Legal Blow For Families Of Wildland Firefighters Killed In 2003
Contract firefighters can often be found on the front lines. They’re usually indistinguishable from government firefighters. But a recent court ruling has re-emphasized that if they’re killed in the line of duty, there’s a big difference.
“On the way back home they had a collision with a semi-truck,” Dale Ransdell recalled. “All eight of them died in a fiery crash.”
Ransdell lost his 23-year old son Mark that day. Unbelievably, Mark was his second son to die in an automobile accident.
“So, we’ve lost two kids, all I can tell you is that it’s always on your mind, that it never goes away,” he said.

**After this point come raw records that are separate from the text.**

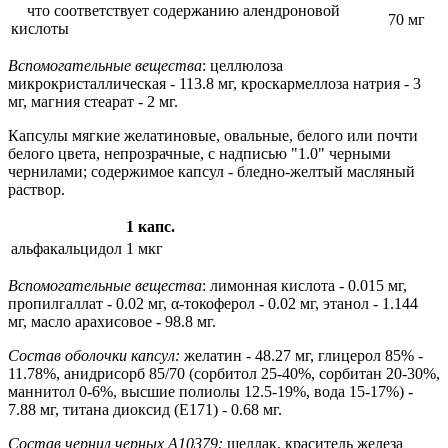
что соответствует содержанию алендроновой
70 мг
кислоты
Вспомогательные вещества
: целлюлоза
микрокристаллическая - 113.8 мг, кроскармеллоза натрия - 3
мг, магния стеарат - 2 мг.
Капсулы мягкие желатиновые, овальные, белого или почти
белого цвета, непрозрачные, с надписью "1.0" черными
чернилами; содержимое капсул - бледно-желтый масляный
раствор.
1 капс.
альфакальцидол
1 мкг
Вспомогательные вещества
: лимонная кислота - 0.015 мг,
пропилгаллат - 0.02 мг, α-токоферол - 0.02 мг, этанол - 1.144
мг, масло арахисовое - 98.8 мг.
Состав оболочки капсул:
желатин - 48.27 мг, глицерол 85% -
11.78%, анидрисорб 85/70 (сорбитол 25-40%, сорбитан 20-30%,
маннитол 0-6%, высшие полиолы 12.5-19%, вода 15-17%) -
7.88 мг, титана диоксид (Е171) - 0.68 мг.
Состав чернил черных А10379:
шеллак, краситель железа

All the more so because of what’s happened since. The Ransdells and other families of the killed firefighters applied for survivor benefits designed for federal public safety officers. They were denied. They appealed and were denied again. Now, a U.S. Court of Appeals has affirmed that contracted firefighters do not qualify as public safety officers.
Ransdell said he’s prepared to try to take the case to the U.S. Supreme Court.
“I’m not in for the money,” he said. “Right now what I’m in it for is setting precedent because every year this is happening.”
Records show since 2003 approximately 200 wildland firefighters have died on the ground and in the air nationwide. Records indicate about a quarter of those were contractors.
Virtually all of the air crews are contracted as are about 15 percent of federal wildland fire ground crews .
Last year, Oregon Senator Jeff Merkley introduced legislation to extend public safety death benefits to contracted firefighters. But that bill has not passed.